Start of INFORMATION SUPPLIED

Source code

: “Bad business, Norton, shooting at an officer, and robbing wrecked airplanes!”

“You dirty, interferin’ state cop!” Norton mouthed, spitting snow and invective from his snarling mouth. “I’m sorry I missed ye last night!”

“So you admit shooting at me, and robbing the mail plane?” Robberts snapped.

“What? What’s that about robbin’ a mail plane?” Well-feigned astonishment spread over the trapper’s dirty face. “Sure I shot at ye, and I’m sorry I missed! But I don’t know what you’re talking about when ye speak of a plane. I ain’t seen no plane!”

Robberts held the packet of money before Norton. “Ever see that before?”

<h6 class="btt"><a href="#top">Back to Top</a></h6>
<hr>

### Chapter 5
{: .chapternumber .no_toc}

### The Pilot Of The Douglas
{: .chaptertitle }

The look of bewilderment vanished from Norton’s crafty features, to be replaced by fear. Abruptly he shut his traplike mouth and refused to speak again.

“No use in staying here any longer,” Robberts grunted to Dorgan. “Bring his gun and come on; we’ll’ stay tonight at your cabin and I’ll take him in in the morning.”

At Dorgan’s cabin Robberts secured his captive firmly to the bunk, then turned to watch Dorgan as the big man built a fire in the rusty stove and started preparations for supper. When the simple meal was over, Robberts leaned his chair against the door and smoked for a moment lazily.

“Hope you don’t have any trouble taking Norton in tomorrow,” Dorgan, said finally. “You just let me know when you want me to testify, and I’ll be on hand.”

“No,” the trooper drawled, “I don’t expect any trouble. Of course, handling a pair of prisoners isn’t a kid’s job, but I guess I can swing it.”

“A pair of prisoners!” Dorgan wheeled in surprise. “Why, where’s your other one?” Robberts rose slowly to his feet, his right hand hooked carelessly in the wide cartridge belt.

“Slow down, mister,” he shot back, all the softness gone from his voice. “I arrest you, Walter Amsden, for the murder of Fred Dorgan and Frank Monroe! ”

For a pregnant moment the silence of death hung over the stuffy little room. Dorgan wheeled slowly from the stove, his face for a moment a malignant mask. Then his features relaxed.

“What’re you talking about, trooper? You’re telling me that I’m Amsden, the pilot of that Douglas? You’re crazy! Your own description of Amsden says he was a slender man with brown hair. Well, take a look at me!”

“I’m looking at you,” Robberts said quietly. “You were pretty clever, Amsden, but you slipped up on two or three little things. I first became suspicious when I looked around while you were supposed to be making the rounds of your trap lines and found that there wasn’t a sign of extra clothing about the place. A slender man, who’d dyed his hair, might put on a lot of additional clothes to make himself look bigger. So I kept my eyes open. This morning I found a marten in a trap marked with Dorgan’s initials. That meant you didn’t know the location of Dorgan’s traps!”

End of INFORMATION SUPPLIED

Lay out every nonblank line of the entries above as a Markdown table, with the columns Row and Line, and number the rows in order.

| Row | Line |
|---|---|
| 1 | Source code |
| 2 | : “Bad business, Norton, shooting at an officer, and robbing wrecked airplanes!” |
| 3 | “You dirty, interferin’ state cop!” Norton mouthed, spitting snow and invective from his snarling mouth. “I’m sorry I missed ye last night!” |
| 4 | “So you admit shooting at me, and robbing the mail plane?” Robberts snapped. |
| 5 | “What? What’s that about robbin’ a mail plane?” Well-feigned astonishment spread over the trapper’s dirty face. “Sure I shot at ye, and I’m sorry I missed! But I don’t know what you’re talking about when ye speak of a plane. I ain’t seen no plane!” |
| 6 | Robberts held the packet of money before Norton. “Ever see that before?” |
| 7 | <h6 class="btt"><a href="#top">Back to Top</a></h6> |
| 8 | <hr> |
| 9 | ### Chapter 5 |
| 10 | {: .chapternumber .no_toc} |
| 11 | ### The Pilot Of The Douglas |
| 12 | {: .chaptertitle } |
| 13 | The look of bewilderment vanished from Norton’s crafty features, to be replaced by fear. Abruptly he shut his traplike mouth and refused to speak again. |
| 14 | “No use in staying here any longer,” Robberts grunted to Dorgan. “Bring his gun and come on; we’ll’ stay tonight at your cabin and I’ll take him in in the morning.” |
| 15 | At Dorgan’s cabin Robberts secured his captive firmly to the bunk, then turned to watch Dorgan as the big man built a fire in the rusty stove and started preparations for supper. When the simple meal was over, Robberts leaned his chair against the door and smoked for a moment lazily. |
| 16 | “Hope you don’t have any trouble taking Norton in tomorrow,” Dorgan, said finally. “You just let me know when you want me to testify, and I’ll be on hand.” |
| 17 | “No,” the trooper drawled, “I don’t expect any trouble. Of course, handling a pair of prisoners isn’t a kid’s job, but I guess I can swing it.” |
| 18 | “A pair of prisoners!” Dorgan wheeled in surprise. “Why, where’s your other one?” Robberts rose slowly to his feet, his right hand hooked carelessly in the wide cartridge belt. |
| 19 | “Slow down, mister,” he shot back, all the softness gone from his voice. “I arrest you, Walter Amsden, for the murder of Fred Dorgan and Frank Monroe! ” |
| 20 | For a pregnant moment the silence of death hung over the stuffy little room. Dorgan wheeled slowly from the stove, his face for a moment a malignant mask. Then his features relaxed. |
| 21 | “What’re you talking about, trooper? You’re telling me that I’m Amsden, the pilot of that Douglas? You’re crazy! Your own description of Amsden says he was a slender man with brown hair. Well, take a look at me!” |
| 22 | “I’m looking at you,” Robberts said quietly. “You were pretty clever, Amsden, but you slipped up on two or three little things. I first became suspicious when I looked around while you were supposed to be making the rounds of your trap lines and found that there wasn’t a sign of extra clothing about the place. A slender man, who’d dyed his hair, might put on a lot of additional clothes to make himself look bigger. So I kept my eyes open. This morning I found a marten in a trap marked with Dorgan’s initials. That meant you didn’t know the location of Dorgan’s traps!” |